_YOUR GOAL_:
Could you print, word for word, the part of the records below that opens at their very start and closes with the line containing "genus: Acer", with both ends included?

** begin MATERIAL FOR THIS TASK **

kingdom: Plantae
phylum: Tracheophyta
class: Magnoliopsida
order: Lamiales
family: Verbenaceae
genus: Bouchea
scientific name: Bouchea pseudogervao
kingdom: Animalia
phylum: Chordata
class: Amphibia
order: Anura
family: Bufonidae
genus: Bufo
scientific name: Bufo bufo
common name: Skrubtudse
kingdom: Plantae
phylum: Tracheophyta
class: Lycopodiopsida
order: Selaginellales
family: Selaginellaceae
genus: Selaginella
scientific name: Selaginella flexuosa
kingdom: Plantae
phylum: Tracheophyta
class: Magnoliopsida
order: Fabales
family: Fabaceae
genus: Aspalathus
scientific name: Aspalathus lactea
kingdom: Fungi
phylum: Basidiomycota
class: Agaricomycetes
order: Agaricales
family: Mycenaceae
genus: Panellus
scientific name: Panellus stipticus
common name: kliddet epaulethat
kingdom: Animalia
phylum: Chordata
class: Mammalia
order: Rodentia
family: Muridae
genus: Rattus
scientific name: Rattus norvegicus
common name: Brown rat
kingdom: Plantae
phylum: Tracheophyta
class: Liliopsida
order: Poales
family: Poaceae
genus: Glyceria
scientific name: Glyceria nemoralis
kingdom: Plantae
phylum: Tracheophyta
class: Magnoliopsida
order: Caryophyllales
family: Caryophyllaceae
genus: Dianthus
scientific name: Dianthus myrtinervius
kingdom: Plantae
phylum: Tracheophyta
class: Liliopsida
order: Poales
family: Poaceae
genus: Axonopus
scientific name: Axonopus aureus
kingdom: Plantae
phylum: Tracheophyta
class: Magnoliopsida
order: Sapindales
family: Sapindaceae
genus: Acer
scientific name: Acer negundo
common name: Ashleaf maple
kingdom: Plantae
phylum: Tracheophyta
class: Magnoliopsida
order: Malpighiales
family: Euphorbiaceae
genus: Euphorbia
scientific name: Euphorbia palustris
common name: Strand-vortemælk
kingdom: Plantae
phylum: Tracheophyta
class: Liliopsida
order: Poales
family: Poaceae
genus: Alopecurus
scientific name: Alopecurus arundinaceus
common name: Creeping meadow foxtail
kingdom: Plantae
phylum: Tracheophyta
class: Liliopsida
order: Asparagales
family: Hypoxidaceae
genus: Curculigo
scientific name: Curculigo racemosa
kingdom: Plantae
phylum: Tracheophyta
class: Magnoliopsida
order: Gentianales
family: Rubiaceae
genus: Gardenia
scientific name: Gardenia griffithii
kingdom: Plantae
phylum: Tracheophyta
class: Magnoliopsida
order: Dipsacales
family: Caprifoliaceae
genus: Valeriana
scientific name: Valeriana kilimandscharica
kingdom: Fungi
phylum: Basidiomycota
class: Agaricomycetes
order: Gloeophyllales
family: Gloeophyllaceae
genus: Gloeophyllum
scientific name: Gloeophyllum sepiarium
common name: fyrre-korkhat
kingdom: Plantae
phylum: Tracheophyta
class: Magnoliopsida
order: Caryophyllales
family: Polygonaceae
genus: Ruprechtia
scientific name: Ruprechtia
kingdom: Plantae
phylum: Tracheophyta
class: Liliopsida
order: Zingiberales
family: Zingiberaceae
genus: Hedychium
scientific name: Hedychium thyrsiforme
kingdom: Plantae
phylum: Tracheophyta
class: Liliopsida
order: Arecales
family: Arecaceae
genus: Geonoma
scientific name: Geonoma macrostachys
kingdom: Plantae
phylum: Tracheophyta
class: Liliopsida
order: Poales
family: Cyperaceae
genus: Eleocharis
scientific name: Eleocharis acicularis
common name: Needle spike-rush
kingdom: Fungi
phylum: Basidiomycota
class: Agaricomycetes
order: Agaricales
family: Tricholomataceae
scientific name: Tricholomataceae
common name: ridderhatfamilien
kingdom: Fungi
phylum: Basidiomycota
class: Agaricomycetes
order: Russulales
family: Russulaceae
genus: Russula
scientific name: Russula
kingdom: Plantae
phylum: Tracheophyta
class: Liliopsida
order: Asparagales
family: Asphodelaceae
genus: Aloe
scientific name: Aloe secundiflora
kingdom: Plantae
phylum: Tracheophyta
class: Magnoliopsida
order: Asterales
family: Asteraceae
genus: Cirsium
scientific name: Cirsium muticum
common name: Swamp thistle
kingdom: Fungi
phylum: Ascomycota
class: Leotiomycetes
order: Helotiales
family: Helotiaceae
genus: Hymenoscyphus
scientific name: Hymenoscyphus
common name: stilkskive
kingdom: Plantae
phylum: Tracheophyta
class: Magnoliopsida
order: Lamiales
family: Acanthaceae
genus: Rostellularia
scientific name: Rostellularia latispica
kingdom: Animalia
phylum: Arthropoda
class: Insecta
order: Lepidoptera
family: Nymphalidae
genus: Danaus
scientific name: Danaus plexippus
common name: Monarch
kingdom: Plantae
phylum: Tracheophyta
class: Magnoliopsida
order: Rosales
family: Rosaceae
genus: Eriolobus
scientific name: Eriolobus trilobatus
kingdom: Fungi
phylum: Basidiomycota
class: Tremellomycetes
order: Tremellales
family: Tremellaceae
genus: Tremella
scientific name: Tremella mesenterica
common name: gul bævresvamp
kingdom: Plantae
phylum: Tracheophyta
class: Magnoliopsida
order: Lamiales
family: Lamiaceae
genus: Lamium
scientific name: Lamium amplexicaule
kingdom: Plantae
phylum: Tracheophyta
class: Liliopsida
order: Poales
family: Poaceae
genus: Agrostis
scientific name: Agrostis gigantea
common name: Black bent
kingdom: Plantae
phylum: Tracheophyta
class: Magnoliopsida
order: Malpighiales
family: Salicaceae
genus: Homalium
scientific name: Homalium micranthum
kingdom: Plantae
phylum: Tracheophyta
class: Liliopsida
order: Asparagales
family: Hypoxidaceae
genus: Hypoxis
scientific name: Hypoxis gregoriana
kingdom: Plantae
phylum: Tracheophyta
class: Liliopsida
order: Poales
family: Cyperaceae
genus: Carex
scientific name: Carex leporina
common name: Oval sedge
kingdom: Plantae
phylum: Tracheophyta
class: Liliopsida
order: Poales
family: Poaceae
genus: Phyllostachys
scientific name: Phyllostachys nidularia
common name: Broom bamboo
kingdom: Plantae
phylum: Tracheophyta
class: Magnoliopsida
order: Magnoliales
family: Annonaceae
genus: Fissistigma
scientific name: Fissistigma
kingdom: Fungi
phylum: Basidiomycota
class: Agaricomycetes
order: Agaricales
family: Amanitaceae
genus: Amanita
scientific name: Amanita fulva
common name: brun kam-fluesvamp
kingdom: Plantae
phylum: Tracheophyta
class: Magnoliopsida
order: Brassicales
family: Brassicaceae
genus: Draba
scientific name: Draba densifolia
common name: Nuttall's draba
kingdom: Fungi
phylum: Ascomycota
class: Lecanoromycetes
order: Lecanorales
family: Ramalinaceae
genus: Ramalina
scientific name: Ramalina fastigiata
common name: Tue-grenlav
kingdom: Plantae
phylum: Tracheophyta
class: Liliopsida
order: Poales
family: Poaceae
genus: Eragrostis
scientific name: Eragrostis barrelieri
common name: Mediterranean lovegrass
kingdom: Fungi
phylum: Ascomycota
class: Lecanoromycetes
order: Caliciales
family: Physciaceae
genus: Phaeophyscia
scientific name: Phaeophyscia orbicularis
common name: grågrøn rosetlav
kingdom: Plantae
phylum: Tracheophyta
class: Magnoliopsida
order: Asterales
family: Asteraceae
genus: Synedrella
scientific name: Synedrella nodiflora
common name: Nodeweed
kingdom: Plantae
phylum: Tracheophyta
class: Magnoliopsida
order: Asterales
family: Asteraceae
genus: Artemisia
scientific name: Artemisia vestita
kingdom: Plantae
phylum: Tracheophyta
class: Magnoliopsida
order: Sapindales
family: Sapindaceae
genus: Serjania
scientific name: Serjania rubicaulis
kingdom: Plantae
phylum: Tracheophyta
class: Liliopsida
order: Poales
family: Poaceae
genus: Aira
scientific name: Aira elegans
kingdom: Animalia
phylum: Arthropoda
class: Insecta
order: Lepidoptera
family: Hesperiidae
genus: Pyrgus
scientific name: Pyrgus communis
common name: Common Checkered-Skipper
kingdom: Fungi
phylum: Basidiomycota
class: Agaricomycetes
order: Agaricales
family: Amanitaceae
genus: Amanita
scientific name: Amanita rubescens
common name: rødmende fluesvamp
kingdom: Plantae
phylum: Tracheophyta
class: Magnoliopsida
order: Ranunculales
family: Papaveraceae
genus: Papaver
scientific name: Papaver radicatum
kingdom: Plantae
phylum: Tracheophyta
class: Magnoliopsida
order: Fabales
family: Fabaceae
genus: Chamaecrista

** end MATERIAL FOR THIS TASK **

_EXERCISE RESPONSE_:
kingdom: Plantae
phylum: Tracheophyta
class: Magnoliopsida
order: Lamiales
family: Verbenaceae
genus: Bouchea
scientific name: Bouchea pseudogervao
kingdom: Animalia
phylum: Chordata
class: Amphibia
order: Anura
family: Bufonidae
genus: Bufo
scientific name: Bufo bufo
common name: Skrubtudse
kingdom: Plantae
phylum: Tracheophyta
class: Lycopodiopsida
order: Selaginellales
family: Selaginellaceae
genus: Selaginella
scientific name: Selaginella flexuosa
kingdom: Plantae
phylum: Tracheophyta
class: Magnoliopsida
order: Fabales
family: Fabaceae
genus: Aspalathus
scientific name: Aspalathus lactea
kingdom: Fungi
phylum: Basidiomycota
class: Agaricomycetes
order: Agaricales
family: Mycenaceae
genus: Panellus
scientific name: Panellus stipticus
common name: kliddet epaulethat
kingdom: Animalia
phylum: Chordata
class: Mammalia
order: Rodentia
family: Muridae
genus: Rattus
scientific name: Rattus norvegicus
common name: Brown rat
kingdom: Plantae
phylum: Tracheophyta
class: Liliopsida
order: Poales
family: Poaceae
genus: Glyceria
scientific name: Glyceria nemoralis
kingdom: Plantae
phylum: Tracheophyta
class: Magnoliopsida
order: Caryophyllales
family: Caryophyllaceae
genus: Dianthus
scientific name: Dianthus myrtinervius
kingdom: Plantae
phylum: Tracheophyta
class: Liliopsida
order: Poales
family: Poaceae
genus: Axonopus
scientific name: Axonopus aureus
kingdom: Plantae
phylum: Tracheophyta
class: Magnoliopsida
order: Sapindales
family: Sapindaceae
genus: Acer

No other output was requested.